L’indépendance par rapport au gouvernement à elle seule peut ne pas être une garantie certaine de crédibilité. L’indépendance légale doit encore se traduire en indépendance pratique (cf. supra l’exemple des PVD). L’idée de pouvoir isolé complètement la politique monétaire des tentations inflationnistes par l’indépendance, peut se révéler illusoire. Cukierman (1993), à la suite des résultats empiriques, semble même en être convaincu:

“More legal independence alone does not suffice. When actual practice is allowed to substantially depart from the written law, even a highly independent charter does not function as an effective

commitment device.” (Cukierman, 1993 - p. 288)

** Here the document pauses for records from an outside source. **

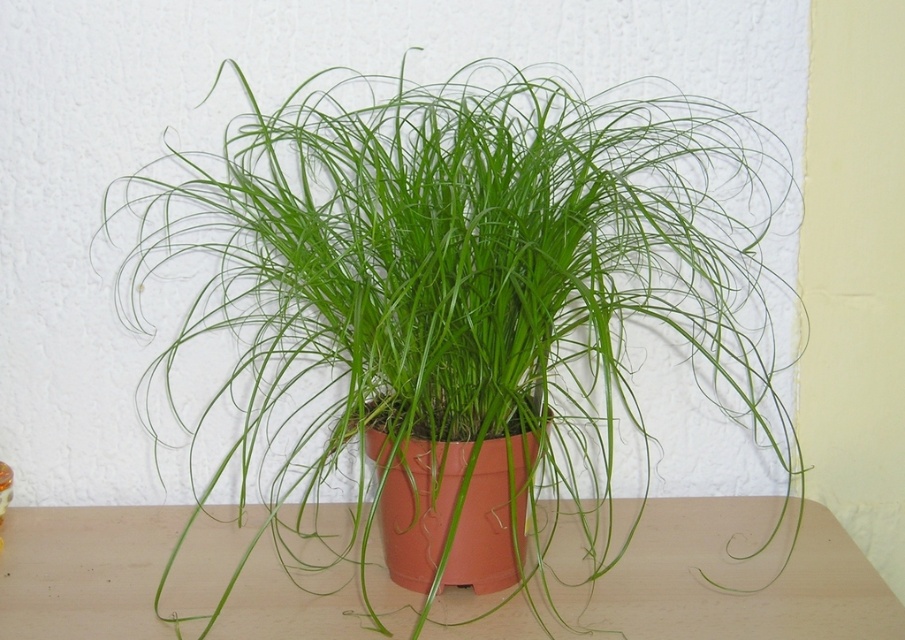
Is green glossy plant at center above matte orange pot at center?

Correct, green glossy plant at center is located above matte orange pot at center.

Is green glossy plant at center positioned behind matte orange pot at center?

No, green glossy plant at center is closer to the viewer.

Locate an element on the screen. Image resolution: width=905 pixels, height=640 pixels. green glossy plant at center is located at coordinates (459, 300).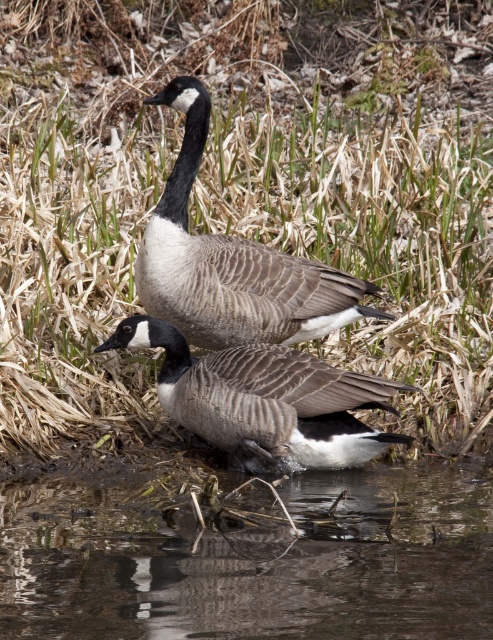
Question: From the image, what is the correct spatial relationship of brown murky water at lower center in relation to gray matte goose at center?

Choices:
 (A) left
 (B) right

Answer: (B)

Question: Is brown dry grass at center bigger than brown textured duck at center?

Choices:
 (A) no
 (B) yes

Answer: (B)

Question: Can you confirm if brown murky water at lower center is positioned below gray matte goose at center?

Choices:
 (A) yes
 (B) no

Answer: (A)

Question: Which of the following is the closest to the observer?

Choices:
 (A) (16, 168)
 (B) (491, 620)

Answer: (B)

Question: Based on their relative distances, which object is nearer to the brown murky water at lower center?

Choices:
 (A) brown dry grass at center
 (B) brown textured duck at center
 (C) gray matte goose at center

Answer: (B)

Question: Which object is positioned closest to the gray matte goose at center?

Choices:
 (A) brown textured duck at center
 (B) brown dry grass at center
 (C) brown murky water at lower center

Answer: (A)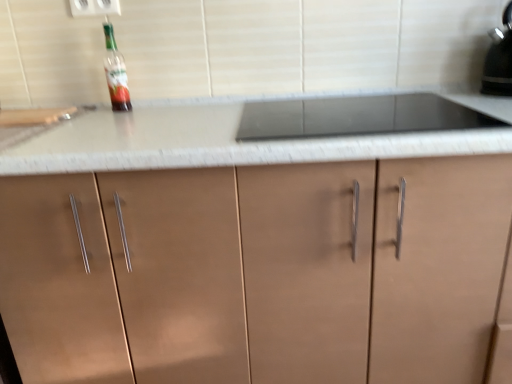
Describe the element at coordinates (499, 59) in the screenshot. This screenshot has width=512, height=384. I see `black glossy kettle at upper right` at that location.

Find the location of `matte brown cabinet at center`. matte brown cabinet at center is located at coordinates (271, 270).

From the image's perspective, is black glossy kettle at upper right located above white plastic electric outlet at upper center?

No, from the image's perspective, black glossy kettle at upper right is not above white plastic electric outlet at upper center.

Considering the positions of points (486, 72) and (108, 9), is point (486, 72) closer to camera compared to point (108, 9)?

No, it is behind (108, 9).

From a real-world perspective, is black glossy kettle at upper right above or below white plastic electric outlet at upper center?

In terms of real-world spatial position, black glossy kettle at upper right is below white plastic electric outlet at upper center.

Relative to white plastic electric outlet at upper center, is black glossy kettle at upper right in front or behind?

black glossy kettle at upper right is in front of white plastic electric outlet at upper center.

Can you confirm if translucent glass bottle at upper left is positioned to the left of matte brown cabinet at center?

Correct, you'll find translucent glass bottle at upper left to the left of matte brown cabinet at center.

In the scene shown: Is translucent glass bottle at upper left inside the boundaries of matte brown cabinet at center, or outside?

translucent glass bottle at upper left lies outside matte brown cabinet at center.

Based on their sizes in the image, would you say translucent glass bottle at upper left is bigger or smaller than matte brown cabinet at center?

Clearly, translucent glass bottle at upper left is smaller in size than matte brown cabinet at center.

Does translucent glass bottle at upper left have a greater width compared to matte brown cabinet at center?

No, translucent glass bottle at upper left is not wider than matte brown cabinet at center.

Is point (504, 92) farther from viewer compared to point (251, 334)?

Yes, it is behind point (251, 334).

Based on the photo, from a real-world perspective, who is located lower, black glossy kettle at upper right or matte brown cabinet at center?

From a 3D spatial view, matte brown cabinet at center is below.

Is black glossy kettle at upper right facing towards matte brown cabinet at center?

No, black glossy kettle at upper right is not oriented towards matte brown cabinet at center.

In the image, is black glossy kettle at upper right on the left side or the right side of matte brown cabinet at center?

From the image, it's evident that black glossy kettle at upper right is to the right of matte brown cabinet at center.

From the image's perspective, between matte brown cabinet at center and black glossy kettle at upper right, who is located below?

matte brown cabinet at center appears lower in the image.

Is matte brown cabinet at center aimed at black glossy kettle at upper right?

No, matte brown cabinet at center does not turn towards black glossy kettle at upper right.

Considering the relative sizes of white plastic electric outlet at upper center and translucent glass bottle at upper left in the image provided, is white plastic electric outlet at upper center wider than translucent glass bottle at upper left?

No, white plastic electric outlet at upper center is not wider than translucent glass bottle at upper left.

Is white plastic electric outlet at upper center to the right of translucent glass bottle at upper left from the viewer's perspective?

No, white plastic electric outlet at upper center is not to the right of translucent glass bottle at upper left.

Is white plastic electric outlet at upper center placed right next to translucent glass bottle at upper left?

There is a gap between white plastic electric outlet at upper center and translucent glass bottle at upper left.

Is point (74, 15) closer to viewer compared to point (124, 110)?

Yes, point (74, 15) is in front of point (124, 110).

Choose the correct answer: Is matte brown cabinet at center inside translucent glass bottle at upper left or outside it?

matte brown cabinet at center is located beyond the bounds of translucent glass bottle at upper left.

Considering the positions of objects matte brown cabinet at center and translucent glass bottle at upper left in the image provided, who is behind, matte brown cabinet at center or translucent glass bottle at upper left?

translucent glass bottle at upper left is behind.

From the image's perspective, between matte brown cabinet at center and translucent glass bottle at upper left, who is located below?

From the image's view, matte brown cabinet at center is below.

Locate an element on the screen. The image size is (512, 384). cabinetry that appears on the right of translucent glass bottle at upper left is located at coordinates (271, 270).

Is there a large distance between translucent glass bottle at upper left and black glossy kettle at upper right?

That's right, there is a large distance between translucent glass bottle at upper left and black glossy kettle at upper right.

From the image's perspective, which is above, translucent glass bottle at upper left or black glossy kettle at upper right?

From the image's view, black glossy kettle at upper right is above.

Is point (116, 73) positioned after point (508, 34)?

That is True.

Where is `electric outlet that appears behind the black glossy kettle at upper right`? The width and height of the screenshot is (512, 384). electric outlet that appears behind the black glossy kettle at upper right is located at coordinates (94, 7).

Where is `cabinetry that appears below the translucent glass bottle at upper left (from a real-world perspective)`? The width and height of the screenshot is (512, 384). cabinetry that appears below the translucent glass bottle at upper left (from a real-world perspective) is located at coordinates (271, 270).

From the image, which object appears to be farther from translucent glass bottle at upper left, white plastic electric outlet at upper center or matte brown cabinet at center?

matte brown cabinet at center is further to translucent glass bottle at upper left.

Which object lies further to the anchor point translucent glass bottle at upper left, black glossy kettle at upper right or white plastic electric outlet at upper center?

black glossy kettle at upper right.

From the image, which object appears to be farther from black glossy kettle at upper right, translucent glass bottle at upper left or matte brown cabinet at center?

The object further to black glossy kettle at upper right is translucent glass bottle at upper left.

Based on their spatial positions, is black glossy kettle at upper right or translucent glass bottle at upper left closer to matte brown cabinet at center?

Based on the image, translucent glass bottle at upper left appears to be nearer to matte brown cabinet at center.

Looking at the image, which one is located closer to matte brown cabinet at center, translucent glass bottle at upper left or white plastic electric outlet at upper center?

translucent glass bottle at upper left lies closer to matte brown cabinet at center than the other object.

From the image, which object appears to be nearer to white plastic electric outlet at upper center, matte brown cabinet at center or translucent glass bottle at upper left?

translucent glass bottle at upper left.

Which object lies further to the anchor point matte brown cabinet at center, white plastic electric outlet at upper center or translucent glass bottle at upper left?

white plastic electric outlet at upper center is positioned further to the anchor matte brown cabinet at center.

Which object lies nearer to the anchor point translucent glass bottle at upper left, matte brown cabinet at center or black glossy kettle at upper right?

matte brown cabinet at center is closer to translucent glass bottle at upper left.

Find the location of `bottle between white plastic electric outlet at upper center and black glossy kettle at upper right in the horizontal direction`. bottle between white plastic electric outlet at upper center and black glossy kettle at upper right in the horizontal direction is located at coordinates (116, 73).

The image size is (512, 384). I want to click on bottle that lies between white plastic electric outlet at upper center and matte brown cabinet at center from top to bottom, so (x=116, y=73).

This screenshot has height=384, width=512. What are the coordinates of `cabinetry between translucent glass bottle at upper left and black glossy kettle at upper right from left to right` in the screenshot? It's located at (271, 270).

The image size is (512, 384). I want to click on cabinetry between white plastic electric outlet at upper center and black glossy kettle at upper right in the horizontal direction, so click(x=271, y=270).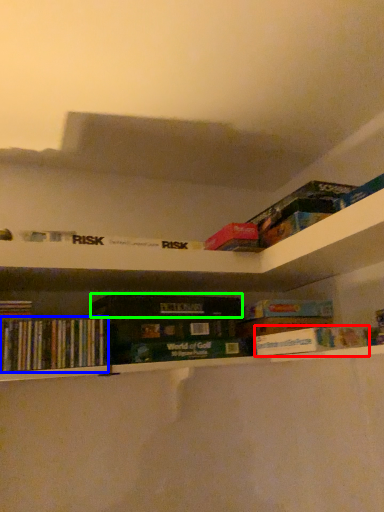
Question: Which is nearer to the book (highlighted by a red box)? book (highlighted by a blue box) or paperback book (highlighted by a green box).

Choices:
 (A) book
 (B) paperback book

Answer: (B)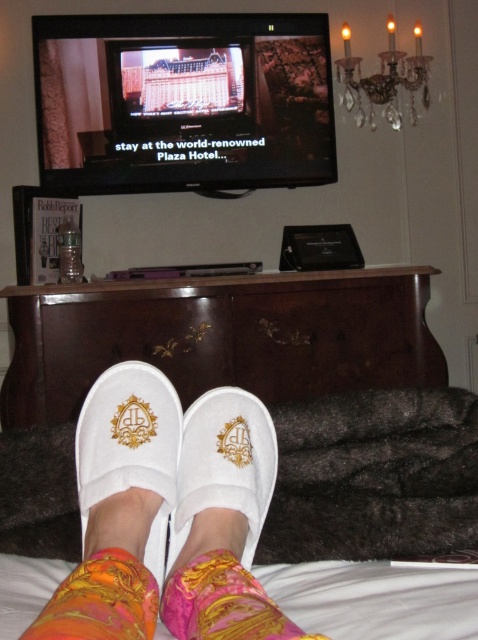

Dans un cas limite, on peut arriver à soutenir, comme le fait McCallum (1995a), que le comportement est plus important que l’institution, de telle sorte que si on veut réaliser une politique non inflationniste il suffit de la mettre en œuvre, dépassant toute considération concernant le préengagement. En réalité, institution et comportement sont mutuellement nécessaires pour assurer la crédibilité.

D’ailleurs, la crédibilité est réalisée si la banque centrale dit ce qu’elle fait et fait ce qu’elle dit, ce qui implique que l’indépendance légale doit être suivie de l’indépendance effective (réalisation de l’objectif). L’indépendance légale est une condition nécessaire à la crédibilité, elle n’est pas une condition suffisante. Pour tester la validité de l’indépendance effective, il faut du temps, il faut faire le constat d’une expérience.

“Credibility means that your pronouncements are believed - even though you are bound by no rule and may even have a short-run incentive to renege. In the real world, such credibility is not normally created by incentive-compatible compensation schemes nor by rigid precommitment. Rather it is painstankigly built up by a history of matching deeds to words. A central bank that consistently does what it says will acquire credibility by this definition almost regardless of the institutional structure.”

(Blinder, 1996 - pp. 64-65)

La crédibilité se gagne ainsi par la réalisation de l’objectif. La crédibilité se compose d’un élément institutionnel (l’indépendance) et d’un élément comportemental (la réalisation de la politique monétaire): les deux étant nécessaire à l’établissement de la crédibilité. Malheureusement, le modèle de la crédibilité ne tient pas en compte la dimension temporelle, d’où l’assimilation de la crédibilité à la seule dimension légale de l’indépendance. D’ailleurs, la prise en compte de la dimension temporelle peut changer la nature du jeu stratégique, comme les modèles de la réputation le démontrent.

Enfin, dans la théorie, la crédibilité est associée avec l’incohérence temporelle: une politique est crédible si elle n’est pas temporellement incohérente. Par politique crédible, on entend le fait qu’on croit que cette politique sera effectivement réalisée.

61 Havrilesky (1990), Weintraub (1978).